Text -
I noticed this issued was fixed by modifying the sizeof(work) to length(work) in dense.jl, but many changes have been implemented afterwards. I'm not sure why this issue reappears.

I also checked everything is updated to the latest version:

CUDA runtime 12.5, artifact installation
CUDA driver 12.4
NVIDIA driver 550.90.7

CUDA libraries: 
- CUBLAS: 12.5.2
- CURAND: 10.3.6
- CUFFT: 11.2.3
- CUSOLVER: 11.6.2
- CUSPARSE: 12.4.1
- CUPTI: 23.0.0
- NVML: 12.0.0+550.90.7

Julia packages: 
- CUDA: 5.4.2
- CUDA_Driver_jll: 0.9.0+0
- CUDA_Runtime_jll: 0.14.0+1

Toolchain:
- Julia: 1.10.4
- LLVM: 15.0.7

1 device:
  0: NVIDIA GeForce RTX 4090 (sm_89, 21.996 GiB / 23.988 GiB available)
rexyang624 commented 5 days ago

I downgraded CUDA from v5.4.2 to v5.2.0 (the version which I think is before the update of lib/cusolver/dense.jl), and indeed the above calculation performs smoothly.

rexyang624 commented 5 days ago

It looks like it's a duplicated issue of #2413 associated with the implementation with the new 64-bit API, but I also dig into changes made from 5.2.0 to 5.3.0 in dense.jl

function bufferSize()
    out = Ref{Cint}(0)
    $bname(dense_handle(), jobz, uplo, n, A, lda, W, out)
-   return out[]
+   return out[] * sizeof($elty)
end

Is the issue caused by the size of the buffer got enlarged by sizeof($elty) which causing it beyond Int32?

rexyang624 commented 4 days ago

Calling the explicit 64-bit API CUDA.CUSOLVER.Xsyevd! resolved my issue.

maleadt commented 4 days ago

The high-level APIs should take care of this though. In any case, https://github.com/JuliaGPU/CUDA.jl/issues/2413 is similar, so I added your MWE there.

What the task requires - Swap "noticed" for "observed" while copying everything from "I noticed this" down to "this issue reappears." in the CUDA issue thread.

Source information -
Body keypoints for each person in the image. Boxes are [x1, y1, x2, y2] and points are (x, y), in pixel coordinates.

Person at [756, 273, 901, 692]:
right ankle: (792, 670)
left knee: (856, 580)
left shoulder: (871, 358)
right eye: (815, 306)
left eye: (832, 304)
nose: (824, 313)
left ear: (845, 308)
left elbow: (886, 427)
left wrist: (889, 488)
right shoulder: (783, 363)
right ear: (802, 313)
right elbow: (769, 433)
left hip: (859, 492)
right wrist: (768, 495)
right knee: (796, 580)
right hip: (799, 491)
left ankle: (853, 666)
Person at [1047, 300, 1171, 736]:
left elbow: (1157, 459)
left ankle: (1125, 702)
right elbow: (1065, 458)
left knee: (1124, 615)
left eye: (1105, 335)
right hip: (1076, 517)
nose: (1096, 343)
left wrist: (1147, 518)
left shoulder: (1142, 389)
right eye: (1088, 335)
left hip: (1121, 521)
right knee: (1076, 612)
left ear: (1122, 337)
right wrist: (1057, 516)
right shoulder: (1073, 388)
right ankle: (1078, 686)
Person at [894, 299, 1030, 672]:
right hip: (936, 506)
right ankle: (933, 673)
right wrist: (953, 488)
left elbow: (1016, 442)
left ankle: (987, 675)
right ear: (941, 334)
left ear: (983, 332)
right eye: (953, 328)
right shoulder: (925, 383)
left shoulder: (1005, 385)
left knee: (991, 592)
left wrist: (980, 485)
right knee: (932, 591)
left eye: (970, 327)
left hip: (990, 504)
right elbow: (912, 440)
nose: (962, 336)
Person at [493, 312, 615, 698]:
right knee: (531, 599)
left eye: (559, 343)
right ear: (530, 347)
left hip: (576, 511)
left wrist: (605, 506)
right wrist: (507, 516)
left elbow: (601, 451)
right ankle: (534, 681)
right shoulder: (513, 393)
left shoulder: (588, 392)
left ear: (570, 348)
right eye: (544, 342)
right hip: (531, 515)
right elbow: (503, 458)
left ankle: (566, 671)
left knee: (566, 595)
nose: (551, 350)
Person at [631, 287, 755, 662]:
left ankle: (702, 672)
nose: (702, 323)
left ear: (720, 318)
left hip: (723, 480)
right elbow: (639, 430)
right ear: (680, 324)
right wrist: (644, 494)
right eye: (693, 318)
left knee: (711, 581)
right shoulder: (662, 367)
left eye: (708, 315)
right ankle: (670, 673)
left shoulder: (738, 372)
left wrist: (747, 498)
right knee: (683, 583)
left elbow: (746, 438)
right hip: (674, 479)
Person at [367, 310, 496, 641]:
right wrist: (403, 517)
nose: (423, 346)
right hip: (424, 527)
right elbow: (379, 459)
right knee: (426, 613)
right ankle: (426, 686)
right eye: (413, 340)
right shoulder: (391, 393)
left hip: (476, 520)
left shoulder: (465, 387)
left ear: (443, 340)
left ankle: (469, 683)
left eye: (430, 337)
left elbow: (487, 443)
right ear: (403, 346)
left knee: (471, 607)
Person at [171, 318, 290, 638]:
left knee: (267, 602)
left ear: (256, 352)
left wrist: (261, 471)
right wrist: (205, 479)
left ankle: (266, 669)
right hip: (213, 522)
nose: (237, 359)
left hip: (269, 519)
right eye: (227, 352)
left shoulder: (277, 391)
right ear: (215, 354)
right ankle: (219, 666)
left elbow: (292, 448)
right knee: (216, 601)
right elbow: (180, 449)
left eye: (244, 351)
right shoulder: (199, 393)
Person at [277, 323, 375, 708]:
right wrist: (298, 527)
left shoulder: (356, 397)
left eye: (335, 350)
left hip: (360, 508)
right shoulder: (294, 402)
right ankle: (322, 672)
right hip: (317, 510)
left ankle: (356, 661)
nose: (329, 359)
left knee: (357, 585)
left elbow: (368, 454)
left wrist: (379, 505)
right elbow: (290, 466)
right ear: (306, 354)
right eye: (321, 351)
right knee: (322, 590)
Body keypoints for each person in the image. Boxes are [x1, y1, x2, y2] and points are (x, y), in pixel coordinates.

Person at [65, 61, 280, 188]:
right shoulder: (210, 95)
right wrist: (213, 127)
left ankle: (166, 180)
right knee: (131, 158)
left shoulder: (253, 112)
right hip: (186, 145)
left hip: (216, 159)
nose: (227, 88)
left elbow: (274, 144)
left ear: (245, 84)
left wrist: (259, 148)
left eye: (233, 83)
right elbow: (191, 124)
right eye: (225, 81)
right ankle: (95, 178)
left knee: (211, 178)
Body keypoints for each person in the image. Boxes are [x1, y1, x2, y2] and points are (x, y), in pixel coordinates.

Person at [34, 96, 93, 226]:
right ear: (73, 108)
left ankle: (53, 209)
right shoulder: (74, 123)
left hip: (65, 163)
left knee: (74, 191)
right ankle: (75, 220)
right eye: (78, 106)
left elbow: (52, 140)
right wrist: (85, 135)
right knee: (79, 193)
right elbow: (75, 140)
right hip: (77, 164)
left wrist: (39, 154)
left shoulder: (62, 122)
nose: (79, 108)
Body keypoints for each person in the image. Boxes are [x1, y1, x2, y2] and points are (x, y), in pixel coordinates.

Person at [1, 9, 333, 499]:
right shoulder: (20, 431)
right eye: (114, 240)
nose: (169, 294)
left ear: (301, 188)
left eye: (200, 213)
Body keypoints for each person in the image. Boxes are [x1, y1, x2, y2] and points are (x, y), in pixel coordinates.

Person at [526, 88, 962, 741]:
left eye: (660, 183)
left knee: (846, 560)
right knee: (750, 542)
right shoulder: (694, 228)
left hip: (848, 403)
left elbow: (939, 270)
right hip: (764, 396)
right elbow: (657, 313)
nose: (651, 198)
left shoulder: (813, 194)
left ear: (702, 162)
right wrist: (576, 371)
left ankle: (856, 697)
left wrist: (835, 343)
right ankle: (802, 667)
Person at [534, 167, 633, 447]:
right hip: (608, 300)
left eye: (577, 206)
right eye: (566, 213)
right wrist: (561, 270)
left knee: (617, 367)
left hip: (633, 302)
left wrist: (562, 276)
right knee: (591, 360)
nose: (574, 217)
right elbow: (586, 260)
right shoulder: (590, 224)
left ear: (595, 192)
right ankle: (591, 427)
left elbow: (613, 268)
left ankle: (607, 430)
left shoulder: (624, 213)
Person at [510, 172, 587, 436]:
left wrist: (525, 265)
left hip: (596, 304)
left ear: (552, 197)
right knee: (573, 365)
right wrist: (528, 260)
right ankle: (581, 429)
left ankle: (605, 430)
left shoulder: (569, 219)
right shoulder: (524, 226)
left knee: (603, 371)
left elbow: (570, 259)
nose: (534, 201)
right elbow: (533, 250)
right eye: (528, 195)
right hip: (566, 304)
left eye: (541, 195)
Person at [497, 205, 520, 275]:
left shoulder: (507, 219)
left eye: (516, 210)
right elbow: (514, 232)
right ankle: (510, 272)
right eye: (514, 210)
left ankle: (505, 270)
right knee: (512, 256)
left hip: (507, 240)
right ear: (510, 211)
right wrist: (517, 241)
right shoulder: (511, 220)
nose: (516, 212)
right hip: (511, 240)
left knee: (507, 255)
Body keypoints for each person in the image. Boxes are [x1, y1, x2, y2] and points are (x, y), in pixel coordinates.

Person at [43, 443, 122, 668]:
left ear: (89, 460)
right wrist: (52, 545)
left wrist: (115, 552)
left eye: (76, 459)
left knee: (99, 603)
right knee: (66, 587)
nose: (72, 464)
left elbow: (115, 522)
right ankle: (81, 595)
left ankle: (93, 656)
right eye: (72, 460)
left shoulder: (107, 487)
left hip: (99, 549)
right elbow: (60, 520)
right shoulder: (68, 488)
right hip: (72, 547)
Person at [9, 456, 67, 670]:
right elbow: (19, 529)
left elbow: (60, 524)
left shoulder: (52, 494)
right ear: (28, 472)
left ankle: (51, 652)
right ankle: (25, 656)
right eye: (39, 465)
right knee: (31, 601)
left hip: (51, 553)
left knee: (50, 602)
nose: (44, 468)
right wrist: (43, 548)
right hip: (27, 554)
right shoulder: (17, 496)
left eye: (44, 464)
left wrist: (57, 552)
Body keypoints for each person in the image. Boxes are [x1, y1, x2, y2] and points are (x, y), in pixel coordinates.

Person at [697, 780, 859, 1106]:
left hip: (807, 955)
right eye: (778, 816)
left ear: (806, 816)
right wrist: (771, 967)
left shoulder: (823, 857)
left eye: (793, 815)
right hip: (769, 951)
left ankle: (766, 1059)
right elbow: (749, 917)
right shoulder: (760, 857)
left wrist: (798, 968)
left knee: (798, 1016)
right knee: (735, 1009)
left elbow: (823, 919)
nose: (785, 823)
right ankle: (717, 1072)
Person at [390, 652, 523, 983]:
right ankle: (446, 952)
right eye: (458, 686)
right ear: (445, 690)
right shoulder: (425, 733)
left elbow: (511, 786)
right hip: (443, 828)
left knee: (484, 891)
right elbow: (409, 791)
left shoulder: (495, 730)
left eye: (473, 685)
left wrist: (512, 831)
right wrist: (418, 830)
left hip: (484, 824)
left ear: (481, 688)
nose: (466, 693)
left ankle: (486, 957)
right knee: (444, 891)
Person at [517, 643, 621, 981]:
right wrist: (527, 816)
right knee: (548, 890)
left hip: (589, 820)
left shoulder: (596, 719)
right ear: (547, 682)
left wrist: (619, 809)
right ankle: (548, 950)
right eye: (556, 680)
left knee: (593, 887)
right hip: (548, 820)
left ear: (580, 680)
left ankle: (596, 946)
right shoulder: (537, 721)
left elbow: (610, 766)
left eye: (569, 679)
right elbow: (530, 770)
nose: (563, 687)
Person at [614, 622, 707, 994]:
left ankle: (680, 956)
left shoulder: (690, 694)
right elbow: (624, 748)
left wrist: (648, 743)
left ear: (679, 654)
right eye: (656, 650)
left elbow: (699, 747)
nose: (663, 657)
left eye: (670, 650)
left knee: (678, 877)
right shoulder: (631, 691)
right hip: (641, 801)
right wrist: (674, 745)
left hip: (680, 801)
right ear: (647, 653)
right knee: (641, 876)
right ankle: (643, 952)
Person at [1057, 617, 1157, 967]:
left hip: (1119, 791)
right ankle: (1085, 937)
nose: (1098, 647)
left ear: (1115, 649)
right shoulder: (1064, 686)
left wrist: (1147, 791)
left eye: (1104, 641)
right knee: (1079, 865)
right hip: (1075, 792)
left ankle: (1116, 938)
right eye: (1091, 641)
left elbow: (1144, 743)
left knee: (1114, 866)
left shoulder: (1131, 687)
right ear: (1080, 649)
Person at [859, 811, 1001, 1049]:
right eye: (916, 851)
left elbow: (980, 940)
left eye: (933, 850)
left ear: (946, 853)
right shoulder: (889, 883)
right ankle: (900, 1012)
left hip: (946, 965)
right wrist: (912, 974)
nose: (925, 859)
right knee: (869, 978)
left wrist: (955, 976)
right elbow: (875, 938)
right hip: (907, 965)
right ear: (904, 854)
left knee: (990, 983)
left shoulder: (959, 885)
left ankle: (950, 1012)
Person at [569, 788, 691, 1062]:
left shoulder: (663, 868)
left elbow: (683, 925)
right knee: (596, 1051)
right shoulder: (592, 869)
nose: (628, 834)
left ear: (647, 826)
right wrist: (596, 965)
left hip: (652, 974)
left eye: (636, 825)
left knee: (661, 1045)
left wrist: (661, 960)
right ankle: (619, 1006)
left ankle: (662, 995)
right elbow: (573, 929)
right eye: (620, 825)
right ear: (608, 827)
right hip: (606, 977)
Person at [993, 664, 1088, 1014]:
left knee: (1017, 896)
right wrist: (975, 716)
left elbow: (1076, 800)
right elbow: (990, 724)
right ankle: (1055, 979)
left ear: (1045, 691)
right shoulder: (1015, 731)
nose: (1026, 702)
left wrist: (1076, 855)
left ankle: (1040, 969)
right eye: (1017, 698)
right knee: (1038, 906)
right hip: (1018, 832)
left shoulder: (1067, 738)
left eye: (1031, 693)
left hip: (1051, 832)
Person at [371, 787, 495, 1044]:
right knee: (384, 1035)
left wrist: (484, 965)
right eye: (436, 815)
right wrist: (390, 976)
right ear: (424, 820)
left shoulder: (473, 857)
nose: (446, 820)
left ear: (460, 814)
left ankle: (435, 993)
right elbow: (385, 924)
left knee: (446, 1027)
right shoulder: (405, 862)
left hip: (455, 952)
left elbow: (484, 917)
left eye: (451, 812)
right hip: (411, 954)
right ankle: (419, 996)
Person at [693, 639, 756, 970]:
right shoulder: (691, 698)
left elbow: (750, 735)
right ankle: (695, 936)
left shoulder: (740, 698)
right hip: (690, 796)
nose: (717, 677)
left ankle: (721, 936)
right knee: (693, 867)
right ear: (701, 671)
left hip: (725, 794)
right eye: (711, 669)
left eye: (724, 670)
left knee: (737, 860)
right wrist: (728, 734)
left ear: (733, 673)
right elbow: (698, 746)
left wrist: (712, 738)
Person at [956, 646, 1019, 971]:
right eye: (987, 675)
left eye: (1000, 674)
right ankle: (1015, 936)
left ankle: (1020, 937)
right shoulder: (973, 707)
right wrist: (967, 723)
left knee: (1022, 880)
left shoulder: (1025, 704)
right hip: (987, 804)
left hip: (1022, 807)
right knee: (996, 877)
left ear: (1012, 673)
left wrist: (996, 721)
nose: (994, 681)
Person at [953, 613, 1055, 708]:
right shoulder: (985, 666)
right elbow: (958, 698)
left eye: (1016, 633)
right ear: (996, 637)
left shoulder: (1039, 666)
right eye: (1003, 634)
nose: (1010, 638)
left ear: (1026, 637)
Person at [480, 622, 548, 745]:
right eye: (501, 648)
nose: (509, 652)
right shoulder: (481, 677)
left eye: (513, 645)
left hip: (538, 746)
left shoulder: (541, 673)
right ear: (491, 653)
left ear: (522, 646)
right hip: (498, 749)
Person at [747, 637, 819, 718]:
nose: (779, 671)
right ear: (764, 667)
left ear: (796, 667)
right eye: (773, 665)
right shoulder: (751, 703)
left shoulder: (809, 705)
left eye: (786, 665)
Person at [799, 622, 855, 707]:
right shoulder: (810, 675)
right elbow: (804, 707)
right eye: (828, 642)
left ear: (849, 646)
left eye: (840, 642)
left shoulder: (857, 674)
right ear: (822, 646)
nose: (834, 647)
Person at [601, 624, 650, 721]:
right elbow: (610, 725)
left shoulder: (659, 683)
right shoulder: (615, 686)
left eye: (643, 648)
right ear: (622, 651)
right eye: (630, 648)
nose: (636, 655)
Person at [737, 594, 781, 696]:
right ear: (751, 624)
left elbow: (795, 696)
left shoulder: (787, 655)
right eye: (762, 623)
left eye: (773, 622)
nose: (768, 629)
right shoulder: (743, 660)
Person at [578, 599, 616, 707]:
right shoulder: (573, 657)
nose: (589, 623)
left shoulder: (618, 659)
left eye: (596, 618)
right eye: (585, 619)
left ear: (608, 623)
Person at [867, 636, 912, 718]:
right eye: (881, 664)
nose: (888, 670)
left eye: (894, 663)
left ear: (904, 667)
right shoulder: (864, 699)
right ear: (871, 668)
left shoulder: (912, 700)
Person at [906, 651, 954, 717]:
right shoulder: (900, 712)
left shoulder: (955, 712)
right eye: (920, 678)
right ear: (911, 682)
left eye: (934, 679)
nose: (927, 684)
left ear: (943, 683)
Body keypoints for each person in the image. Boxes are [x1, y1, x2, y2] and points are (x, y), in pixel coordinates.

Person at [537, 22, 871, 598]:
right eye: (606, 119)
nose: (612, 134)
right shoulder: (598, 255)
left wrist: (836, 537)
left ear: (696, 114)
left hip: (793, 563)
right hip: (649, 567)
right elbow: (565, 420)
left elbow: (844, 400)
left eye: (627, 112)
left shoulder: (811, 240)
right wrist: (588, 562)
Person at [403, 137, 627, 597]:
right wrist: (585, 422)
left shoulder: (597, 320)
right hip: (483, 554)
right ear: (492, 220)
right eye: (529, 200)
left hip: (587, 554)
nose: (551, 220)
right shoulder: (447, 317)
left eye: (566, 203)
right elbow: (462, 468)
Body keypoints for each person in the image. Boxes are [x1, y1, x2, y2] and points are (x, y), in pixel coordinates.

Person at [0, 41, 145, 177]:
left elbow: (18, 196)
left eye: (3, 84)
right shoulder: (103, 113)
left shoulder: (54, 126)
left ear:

Solution for this exercise -
I observed this issued was fixed by modifying the sizeof(work) to length(work) in dense.jl, but many changes have been implemented afterwards. I'm not sure why this issue reappears.